> _TASK TO COMPLETE_: Lines where the string "علمی" appears are to be copied from the entries below.

(Dataset entries)
-- Opening Marker --

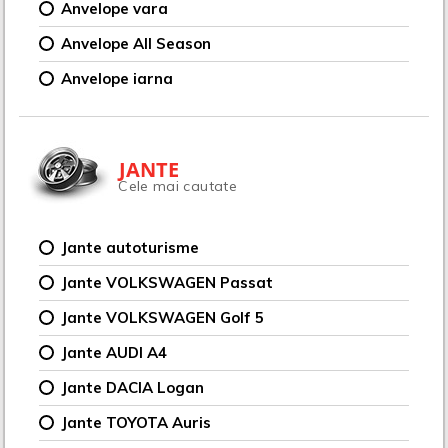
Anvelope vara
Anvelope All Season
Anvelope iarna
JANTE
Cele mai cautate
Jante autoturisme
Jante VOLKSWAGEN Passat
Jante VOLKSWAGEN Golf 5
Jante AUDI A4
Jante DACIA Logan
Jante TOYOTA Auris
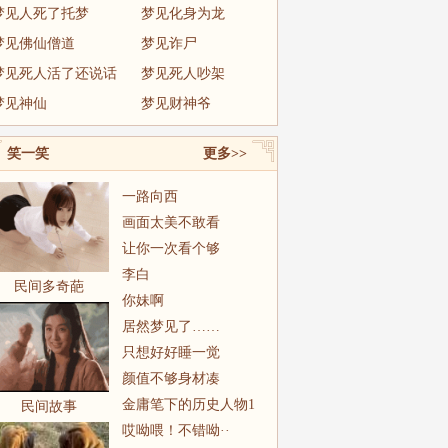
梦见人死了托梦
梦见化身为龙
梦见佛仙僧道
梦见诈尸
梦见死人活了还说话
梦见死人吵架
梦见神仙
梦见财神爷
笑一笑
更多>>
一路向西
画面太美不敢看
让你一次看个够
李白
民间多奇葩
你妹啊
居然梦见了……
只想好好睡一觉
颜值不够身材凑
金庸笔下的历史人物1
民间故事
哎呦喂！不错呦··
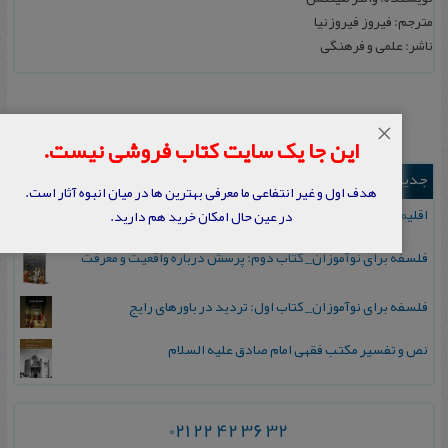
مترجم: فیروز فیروزنیا
ناشر: علمی و فرهنگی
×
این جا یک سایت کتاب فروشی نیست.
جدیدترین ها
هدف اول و غیر انتفاعی ما معرفی بهترین ها در میان انبوه آثار است.
اقلیم مورخان؛ مهارت‌های تاریخ ورزی علمی
در عین حال امکان خرید هم دارید.
فلسفه برای نوآموزان_ کتاب دوم: پرسش درباره واقعیت و معرفت
فلسفه برای نوآموزان_ کتاب اول: تردید در باورهای رایج
نص و تفسیر مکتب فقهی امام صادق علیه السلام
021 22 42 36 32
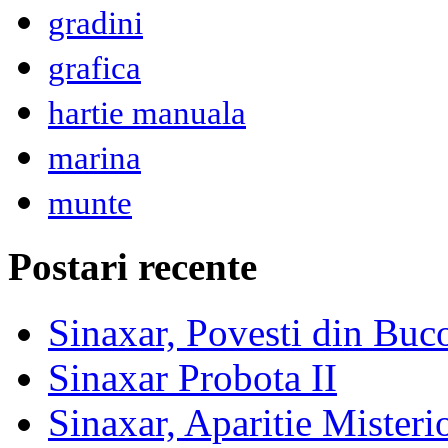
gradini
grafica
hartie manuala
marina
munte
Postari recente
Sinaxar, Povesti din Buc
Sinaxar Probota II
Sinaxar, Aparitie Mister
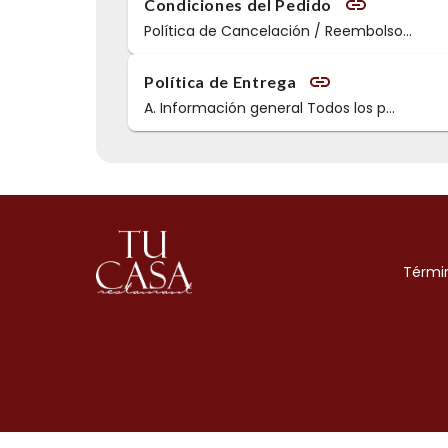
Condiciones del Pedido
Política de Cancelación / Reembolso
...
Política de Entrega
A. Información general Todos los p
...
Térmi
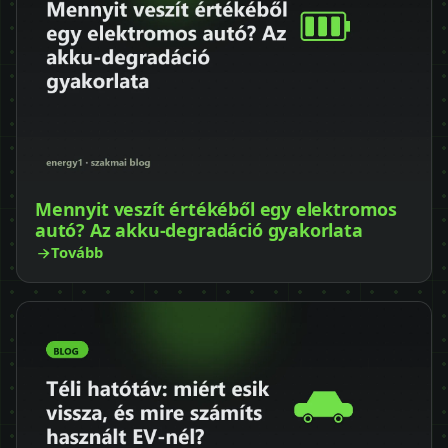
Mennyit veszít értékéből egy elektromos
autó? Az akku-degradáció gyakorlata
Tovább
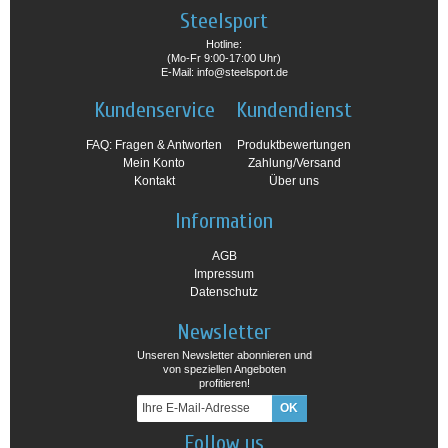
Steelsport
Hotline:
(Mo-Fr 9:00-17:00 Uhr)
E-Mail: info@steelsport.de
Kundenservice
Kundendienst
FAQ: Fragen & Antworten
Produktbewertungen
Mein Konto
Zahlung/Versand
Kontakt
Über uns
Information
AGB
Impressum
Datenschutz
Newsletter
Unseren Newsletter abonnieren und
von speziellen Angeboten
profitieren!
Follow us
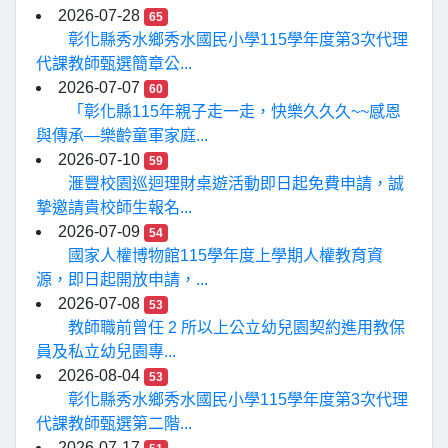
2026-07-28
65
彰化縣秀水鄉秀水國民小學115學年度第3次代理
代課教師甄選簡章公...
2026-07-07
60
「彰化縣115年親子走一走，快樂久久久~~感恩
與傳承—樂齡童軍家庭...
2026-07-10
59
滙豐校園巡迴理財桌遊活動即日起免費申請，誠
摯邀請貴校師生報名...
2026-07-09
54
國家人權博物館115學年度上學期人權教育資
源，即日起開放申請，...
2026-07-08
53
教師職前曾任 2 所以上公立幼兒園契約進用教保
員及私立幼兒園專...
2026-08-04
53
彰化縣秀水鄉秀水國民小學115學年度第3次代理
代課教師甄選第二階...
2026-07-17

-- Closing Marker --

> _EXERCISE RESULT_:
ناشر: علمی و فرهنگی
اقلیم مورخان؛ مهارت‌های تاریخ ورزی علمی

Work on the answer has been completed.